- Born: Isabella Katharina Alix Hortense Bührle May 18, 1926 Zürich, Switzerland
- Died: May 16, 2014 (aged 87) Zürich, Switzerland
- Education: Hochalpines Institut Ftan St. Georges School, Clarens
- Occupations: Businesswoman; art curator; philanthropist;
- Years active: 1956 - 2014
- Spouse: Géza Anda ​ ​(m. 1964; died 1978)​
- Children: Gratian Anda

= Hortense Anda-Bührle =

Swiss businesswoman (1926-2014)

Isabella Katharina Alix Hortense Anda-Bührle known as Hortense Anda-Bührle (née Bührle; May 18, 1926 – May 16, 2014) Swiss businesswoman, art collector and philanthropist. She was the daughter of Emil Georg Bührle, who was the majority owner of Oerlikon-Bührle and long-term trustee and curator of Foundation E. G. Bührle.

== Early life ==
Bührle was born in Zürich, Switzerland, to German parents Emil Georg Bührle and his wife Wilhelmine Charlotte (née Schalk). She did acquire Swiss citizenship only in 1937 by derivation of her parents naturalization. Her father initially was the general director and later majority owner of the machinery concern Oerlikon. Her older brother was Dieter Bührle. Her mother hailed from a banking dynasty of Magdeburg, which would later finance the majority of the acquisition of the concern. She attended the Swiss private boarding school, Hochalpines Institut Ftan, in Ftan, Grisons as well as St. Georges School in Clarens.

== Career ==
In 1956, when her father died, she inherited a large stake of shares in the Oerlikon-Bührle concern. Ultimately she held several active board memberships in Oerlikon, Bally as well as privately owned and controlled IHAG Holding and IHAG Privatbank. She was also a shareholder in the Italian pasta manufacturer Barilla. She was also owner of the Hotel Storchen Zürich and Castello del Sole in Ascona, Switzerland.

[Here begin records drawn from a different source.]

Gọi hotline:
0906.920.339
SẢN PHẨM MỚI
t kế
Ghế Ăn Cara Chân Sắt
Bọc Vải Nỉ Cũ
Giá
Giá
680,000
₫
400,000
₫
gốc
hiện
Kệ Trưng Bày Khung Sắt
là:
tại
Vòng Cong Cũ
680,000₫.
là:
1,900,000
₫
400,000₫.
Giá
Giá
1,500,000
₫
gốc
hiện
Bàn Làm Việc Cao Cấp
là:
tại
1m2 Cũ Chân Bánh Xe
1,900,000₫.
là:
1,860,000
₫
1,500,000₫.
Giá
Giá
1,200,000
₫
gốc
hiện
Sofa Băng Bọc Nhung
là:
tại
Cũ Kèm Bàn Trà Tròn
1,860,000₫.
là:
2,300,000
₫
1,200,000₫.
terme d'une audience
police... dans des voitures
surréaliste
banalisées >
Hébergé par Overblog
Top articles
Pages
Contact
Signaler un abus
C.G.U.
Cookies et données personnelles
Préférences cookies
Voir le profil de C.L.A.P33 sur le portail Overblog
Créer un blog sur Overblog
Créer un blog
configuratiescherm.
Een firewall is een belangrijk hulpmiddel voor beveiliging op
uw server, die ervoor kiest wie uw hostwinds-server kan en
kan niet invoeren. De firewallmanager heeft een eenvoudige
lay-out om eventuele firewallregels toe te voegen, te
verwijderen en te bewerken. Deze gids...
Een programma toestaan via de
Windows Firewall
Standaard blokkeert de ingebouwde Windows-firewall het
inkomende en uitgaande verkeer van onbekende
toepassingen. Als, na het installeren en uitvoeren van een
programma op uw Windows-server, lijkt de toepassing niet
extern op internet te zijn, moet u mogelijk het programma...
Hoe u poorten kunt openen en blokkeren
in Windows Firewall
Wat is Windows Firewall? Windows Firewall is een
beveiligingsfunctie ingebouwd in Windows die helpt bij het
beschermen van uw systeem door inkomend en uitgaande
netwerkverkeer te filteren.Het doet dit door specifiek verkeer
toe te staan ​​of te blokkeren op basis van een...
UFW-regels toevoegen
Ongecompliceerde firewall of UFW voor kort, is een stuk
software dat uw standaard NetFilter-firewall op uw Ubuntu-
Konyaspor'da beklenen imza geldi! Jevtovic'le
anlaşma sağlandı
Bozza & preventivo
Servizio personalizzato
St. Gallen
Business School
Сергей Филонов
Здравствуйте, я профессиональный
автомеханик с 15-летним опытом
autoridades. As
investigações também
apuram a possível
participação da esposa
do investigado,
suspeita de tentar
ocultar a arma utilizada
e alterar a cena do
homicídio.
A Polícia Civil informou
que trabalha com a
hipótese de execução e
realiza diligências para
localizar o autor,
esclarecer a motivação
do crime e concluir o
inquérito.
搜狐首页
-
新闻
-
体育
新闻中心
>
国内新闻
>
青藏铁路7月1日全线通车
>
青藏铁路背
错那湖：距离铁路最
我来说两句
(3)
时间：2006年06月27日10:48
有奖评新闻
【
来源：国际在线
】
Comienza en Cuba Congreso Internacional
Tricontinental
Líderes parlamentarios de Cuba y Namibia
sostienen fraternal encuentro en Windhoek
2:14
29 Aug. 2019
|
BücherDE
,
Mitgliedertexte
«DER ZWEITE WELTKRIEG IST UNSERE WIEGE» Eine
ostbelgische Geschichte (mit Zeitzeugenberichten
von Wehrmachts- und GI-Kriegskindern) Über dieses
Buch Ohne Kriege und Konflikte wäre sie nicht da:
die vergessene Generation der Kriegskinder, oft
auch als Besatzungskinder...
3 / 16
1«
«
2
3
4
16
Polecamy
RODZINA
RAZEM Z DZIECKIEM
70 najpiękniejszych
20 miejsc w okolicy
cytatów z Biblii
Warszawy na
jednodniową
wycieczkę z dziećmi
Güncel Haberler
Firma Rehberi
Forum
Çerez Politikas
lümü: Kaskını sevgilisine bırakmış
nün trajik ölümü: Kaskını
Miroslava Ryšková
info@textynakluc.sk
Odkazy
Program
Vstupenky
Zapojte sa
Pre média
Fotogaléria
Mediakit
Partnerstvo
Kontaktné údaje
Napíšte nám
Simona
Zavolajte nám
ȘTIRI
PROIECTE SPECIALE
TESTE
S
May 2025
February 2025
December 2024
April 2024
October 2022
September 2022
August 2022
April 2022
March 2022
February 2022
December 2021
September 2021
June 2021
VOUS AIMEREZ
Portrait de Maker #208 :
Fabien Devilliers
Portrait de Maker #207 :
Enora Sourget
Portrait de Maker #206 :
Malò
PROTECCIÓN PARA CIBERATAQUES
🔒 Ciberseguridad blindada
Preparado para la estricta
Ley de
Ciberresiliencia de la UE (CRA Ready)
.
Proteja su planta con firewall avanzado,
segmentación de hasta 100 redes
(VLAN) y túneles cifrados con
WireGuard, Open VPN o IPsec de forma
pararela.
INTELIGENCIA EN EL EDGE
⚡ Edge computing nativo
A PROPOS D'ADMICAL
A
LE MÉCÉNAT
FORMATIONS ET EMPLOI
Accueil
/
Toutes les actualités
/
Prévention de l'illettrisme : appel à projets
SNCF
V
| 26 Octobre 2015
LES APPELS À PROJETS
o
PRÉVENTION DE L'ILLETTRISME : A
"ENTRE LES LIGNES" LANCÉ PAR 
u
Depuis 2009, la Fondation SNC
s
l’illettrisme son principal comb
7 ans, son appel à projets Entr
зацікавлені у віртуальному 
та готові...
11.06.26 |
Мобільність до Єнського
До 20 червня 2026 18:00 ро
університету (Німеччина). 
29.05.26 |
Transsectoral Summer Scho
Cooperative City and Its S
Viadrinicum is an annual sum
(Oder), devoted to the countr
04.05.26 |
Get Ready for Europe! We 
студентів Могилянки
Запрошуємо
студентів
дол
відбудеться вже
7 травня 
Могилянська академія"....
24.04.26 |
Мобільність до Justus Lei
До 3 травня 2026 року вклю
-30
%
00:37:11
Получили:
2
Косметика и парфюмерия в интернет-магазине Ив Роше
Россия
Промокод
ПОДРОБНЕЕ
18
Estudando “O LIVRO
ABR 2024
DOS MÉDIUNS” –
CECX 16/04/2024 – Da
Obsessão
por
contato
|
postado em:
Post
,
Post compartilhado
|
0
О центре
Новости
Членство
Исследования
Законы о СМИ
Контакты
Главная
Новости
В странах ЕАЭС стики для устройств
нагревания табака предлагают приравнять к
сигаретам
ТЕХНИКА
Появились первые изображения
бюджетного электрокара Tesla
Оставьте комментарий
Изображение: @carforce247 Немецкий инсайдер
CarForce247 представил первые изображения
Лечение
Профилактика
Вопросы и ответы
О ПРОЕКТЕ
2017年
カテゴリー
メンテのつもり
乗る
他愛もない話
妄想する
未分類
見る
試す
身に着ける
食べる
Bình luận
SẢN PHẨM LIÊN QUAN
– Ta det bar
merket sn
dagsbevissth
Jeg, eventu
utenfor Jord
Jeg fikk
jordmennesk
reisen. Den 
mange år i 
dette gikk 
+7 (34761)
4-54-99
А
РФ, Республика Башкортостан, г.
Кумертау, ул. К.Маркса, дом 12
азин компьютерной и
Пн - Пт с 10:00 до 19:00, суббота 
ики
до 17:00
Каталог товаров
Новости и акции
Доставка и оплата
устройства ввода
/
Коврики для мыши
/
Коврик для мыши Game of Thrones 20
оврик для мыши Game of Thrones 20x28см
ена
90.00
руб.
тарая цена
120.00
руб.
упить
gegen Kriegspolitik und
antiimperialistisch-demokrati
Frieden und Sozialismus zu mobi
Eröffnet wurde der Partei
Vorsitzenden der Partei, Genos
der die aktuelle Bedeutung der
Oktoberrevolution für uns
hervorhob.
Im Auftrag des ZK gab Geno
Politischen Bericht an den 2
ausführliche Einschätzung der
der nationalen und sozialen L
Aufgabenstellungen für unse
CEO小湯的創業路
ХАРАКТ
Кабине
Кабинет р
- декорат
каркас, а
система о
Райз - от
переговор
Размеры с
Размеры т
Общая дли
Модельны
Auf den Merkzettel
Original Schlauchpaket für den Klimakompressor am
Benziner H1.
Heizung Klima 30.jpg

Anda-Bührle founded the Géza Anda Foundation in 1978 in memory of her husband Géza Anda and was its chair until her death. In promotion of young pianists, she held the annual Concours Géza Anda. Together with her brother, she did also inherit the art collection of her late father, which in 1960 led to the establishment of Foundation E. G. Bührle in Zürich, in the former family house. Since October 9, 2021 some paintings are exhibited in a newly added wing at Kunsthaus Zürich. Anda-Bührle was also a member of the board of trustees of the Kunsthistorisches Institut Florenz in Florence, Italy, Ittingen Charterhouse and Goethe-Stiftung für Kunst und Wissenschaft in Zürich.

== Personal life ==
In 1964, Bührle married the Hungarian-born pianist Géza Anda. They had one son;

- Gratian Dietrich Bela Anda known as Gratian Anda (born 1969), who is primarily known for his involvement in Barilla and Pilatus Aircraft, but also for his hospitality ventures.

Anda-Bührle died on May 16, 2014, aged 87.